Stochastic geometric model for overlapping beads fabricated using wire arc additive manufacturing under uncertainties

Wire-Arc Additive Manufacturing (WAAM) known for its applications in fabricating parts of big dimensions is gaining momentum with the recent optimisations and innovations. WAAM coupled with improved metal transfer mode called the Cold Metal Transfer (CMT) has improved the geometric quality of the parts produced. But the complex physics inherent to the process requires variable controls for the fabrication, generating surface irregularities on the beads which are difficult to predict. These irregularities cumulate as the fabrication is advanced from single beads to layers, and then to multiple layers forming the final part. The formation of layers involves the overlapping of adjacent beads which are spaced at an offset distance.
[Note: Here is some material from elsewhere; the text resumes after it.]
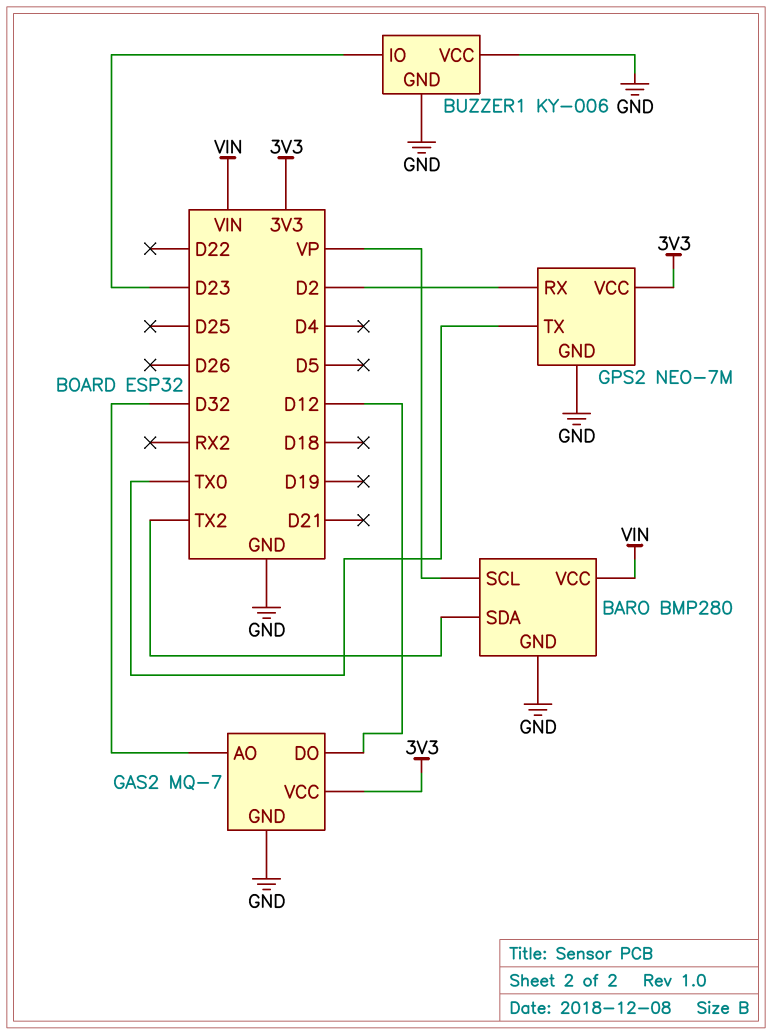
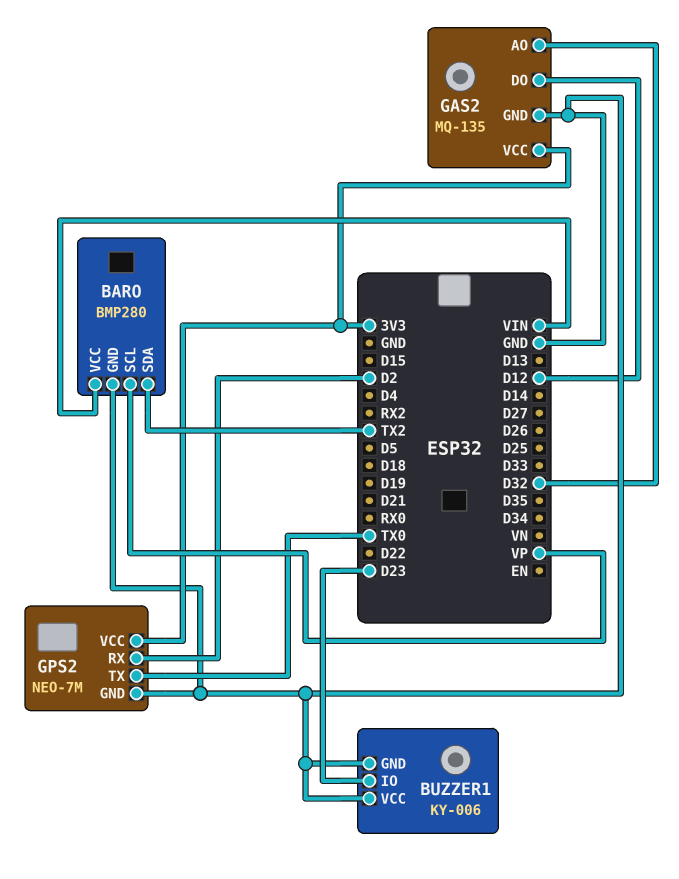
GAS2: MQ-7 -> MQ-135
But because of the irregular form of the beads, the offset distance also has to be controlled as a function of the form of the bead sections. Several existing models neglect the continuous variations and recommend deterministic values which are different from reality. Therefore, the current study is dedicated to developing a statistical model to predict the offset distance and its variations by considering the actual irregularities in the bead geometry. A total of 140 beads are fabricated using four different sets of input parameters, which enables studying the variation in bead geometry from thin to thick beads. This ensures that the maximum variations of bead geometry in the fabrication envelope of the process are studied and used for developing the prediction model. The results show that the overlapping distance is neither a deterministic value nor a generic value for the entire process. Furthermore, using the developed model of overlapping distance predictions are made which could be employed for the fabrication.